Back in 2013, signs of Ploutus showed up during attacks on cash machines across Mexico. Instead of needing complex tools, hackers could drain devices by plugging in a physical keyboard or triggering actions via text messages. Through time, new versions popped up each version sharper than the last. Now, specialists see it as one of the toughest threats ever found inside ATMs. Different brands have fallen victim, even models made by Diebold Nixdorf and those running on Kalignite systems. Its reach keeps growing, quietly adapting along the way.
Began in early 2024, by late 2025 a crew from Venezuela known as Tren de Aragua had pulled off thefts using Ploutus malware across 63 U.S. ATMs, walking away with no less than $5.4 million. Though their sights were set on another $1.4 million, several attempts fizzled out before reaching success. Some machines coughed up nearly $300,000 in one go, though it was more common for each hit to clear over $100,000. Before acting, they watched every detail alarm systems, surveillance, anything that could signal trouble. Behind such moves lies coordination once unseen in street-level crime.
A warning from the FBI spells out steps financial institutions can take to secure their ATMs. On computers using Windows, look for strange programs, odd script behavior, or folders appearing without explanation. Sometimes clues show up outside the system like unapproved USB sticks plugged in, ATM enclosures pried open, or storage units gone missing. Watch the XFS log data with care, reporting anything off straight away to either the FBI or the online crime reporting hub. Knowing how hackers work, both inside systems and on-site, makes a big difference when it comes to stopping theft before it happens.
One way to look at it: ATM jackpotting isn’t like stealing cards or copying details. Instead of grabbing user info such as PINs and account numbers, hackers go after the machine directly. Even though people using ATMs aren’t personally affected, banks often face huge losses each year. Because of this, protecting both physical parts and internal systems becomes critical. The risk hits hard security gaps can cost millions.
Most experts agree safety works better when layered. Machines bolted shut make breaking in harder.
Updates keep systems ahead of new tricks hackers try. Watching data flow helps spot odd patterns fast. Workers who know what to look for catch problems early. Strong bolts plus smart code slow down most threats. Cash stays safer when defenses work together. Fewer gaps mean fewer chances for theft.

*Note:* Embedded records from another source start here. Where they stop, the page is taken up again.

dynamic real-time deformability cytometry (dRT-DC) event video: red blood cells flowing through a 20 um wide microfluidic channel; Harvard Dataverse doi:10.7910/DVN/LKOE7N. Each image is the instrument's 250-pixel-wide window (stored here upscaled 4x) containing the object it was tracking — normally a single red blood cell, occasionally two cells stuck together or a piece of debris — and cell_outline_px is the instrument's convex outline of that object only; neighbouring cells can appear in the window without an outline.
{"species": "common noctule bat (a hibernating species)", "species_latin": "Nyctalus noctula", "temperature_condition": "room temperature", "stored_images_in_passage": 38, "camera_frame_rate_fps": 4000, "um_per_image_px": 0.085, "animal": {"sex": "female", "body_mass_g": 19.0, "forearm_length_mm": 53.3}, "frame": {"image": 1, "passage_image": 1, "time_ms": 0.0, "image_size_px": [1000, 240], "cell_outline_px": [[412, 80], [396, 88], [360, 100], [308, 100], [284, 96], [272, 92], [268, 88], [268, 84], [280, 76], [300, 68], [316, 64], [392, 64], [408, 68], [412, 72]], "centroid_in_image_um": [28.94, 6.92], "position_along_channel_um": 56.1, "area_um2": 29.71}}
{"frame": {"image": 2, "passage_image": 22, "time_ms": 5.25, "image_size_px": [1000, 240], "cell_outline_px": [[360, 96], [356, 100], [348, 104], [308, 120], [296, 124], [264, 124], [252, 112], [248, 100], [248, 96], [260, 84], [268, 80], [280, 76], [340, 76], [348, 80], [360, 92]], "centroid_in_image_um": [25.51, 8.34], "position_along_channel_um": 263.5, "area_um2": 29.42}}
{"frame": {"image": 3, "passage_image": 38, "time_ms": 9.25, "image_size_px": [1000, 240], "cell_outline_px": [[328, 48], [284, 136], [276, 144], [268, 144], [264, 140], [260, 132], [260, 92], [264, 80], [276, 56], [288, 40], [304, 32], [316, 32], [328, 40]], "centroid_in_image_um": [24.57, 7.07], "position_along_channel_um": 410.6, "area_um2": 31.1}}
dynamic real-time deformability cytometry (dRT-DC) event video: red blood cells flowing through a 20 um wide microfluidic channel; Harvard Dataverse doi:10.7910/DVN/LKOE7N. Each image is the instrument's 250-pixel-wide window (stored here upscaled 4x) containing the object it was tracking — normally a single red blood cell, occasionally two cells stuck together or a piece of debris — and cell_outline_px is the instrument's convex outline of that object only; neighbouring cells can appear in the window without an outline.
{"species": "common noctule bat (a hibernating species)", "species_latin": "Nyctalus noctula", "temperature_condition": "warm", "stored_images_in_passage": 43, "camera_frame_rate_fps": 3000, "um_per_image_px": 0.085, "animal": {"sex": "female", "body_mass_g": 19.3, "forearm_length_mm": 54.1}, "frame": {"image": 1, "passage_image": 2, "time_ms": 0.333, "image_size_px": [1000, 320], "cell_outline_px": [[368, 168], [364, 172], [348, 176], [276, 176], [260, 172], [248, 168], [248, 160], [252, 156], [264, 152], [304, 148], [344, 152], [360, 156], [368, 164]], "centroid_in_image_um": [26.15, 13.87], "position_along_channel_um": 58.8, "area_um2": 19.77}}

ATM jackpotting’s rise shines a light on deeper issues within banking security systems.
Digital dependence in finance opens doors wider for malware, ransomware, and similar dangers. Instead of seeing Ploutus as an outlier, it reveals how criminals target weak links where machines meet code. Staying safe means banks keep adapting defenses constantly updating tools against new tricks. Surprise often comes not from flashy hacks but quiet flaws hidden in plain interactions.

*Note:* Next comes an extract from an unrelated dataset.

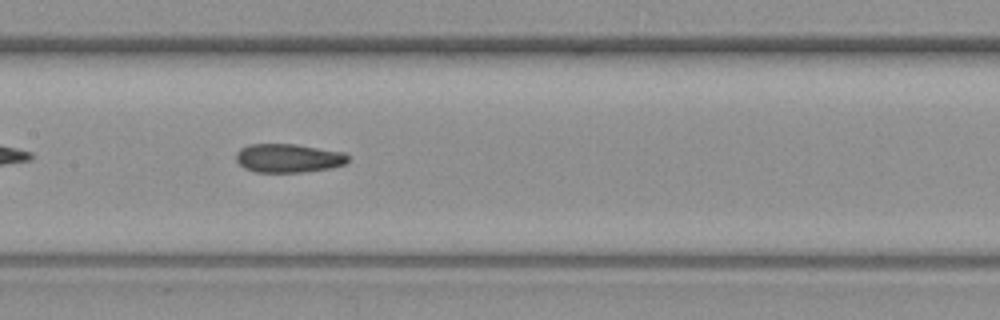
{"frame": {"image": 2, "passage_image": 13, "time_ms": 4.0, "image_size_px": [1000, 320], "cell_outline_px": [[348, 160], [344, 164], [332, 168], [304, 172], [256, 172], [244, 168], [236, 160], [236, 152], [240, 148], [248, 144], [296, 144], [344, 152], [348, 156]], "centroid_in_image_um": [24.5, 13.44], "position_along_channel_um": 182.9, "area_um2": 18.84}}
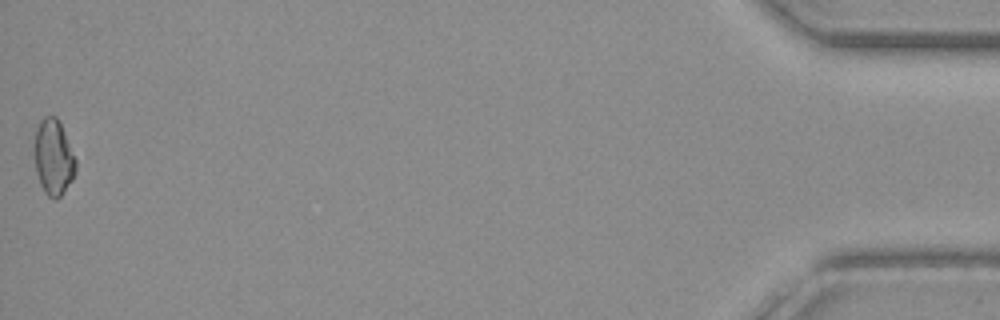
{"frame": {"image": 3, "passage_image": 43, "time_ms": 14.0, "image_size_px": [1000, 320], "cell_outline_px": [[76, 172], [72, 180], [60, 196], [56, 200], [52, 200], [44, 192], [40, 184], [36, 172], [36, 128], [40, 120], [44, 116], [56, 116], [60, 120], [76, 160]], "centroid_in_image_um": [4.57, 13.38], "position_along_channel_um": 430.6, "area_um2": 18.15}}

What started as one researcher’s experiment now fuels organized crime. Instead of breaking accounts, thieves use malware like Ploutus to trick ATMs into spitting out money hardware and XFS flaws make it possible. By 2025, more than 700 cases had bled over twenty million dollars from banks. Watching the machines matters just as much as guarding their code; updates alone won’t stop everything. Workers must recognize warning signs before transactions turn suspicious. Rising numbers mean delays cost too much silence feeds loss. Staying ready, spotting early signals, speaking up fast that shapes defense today.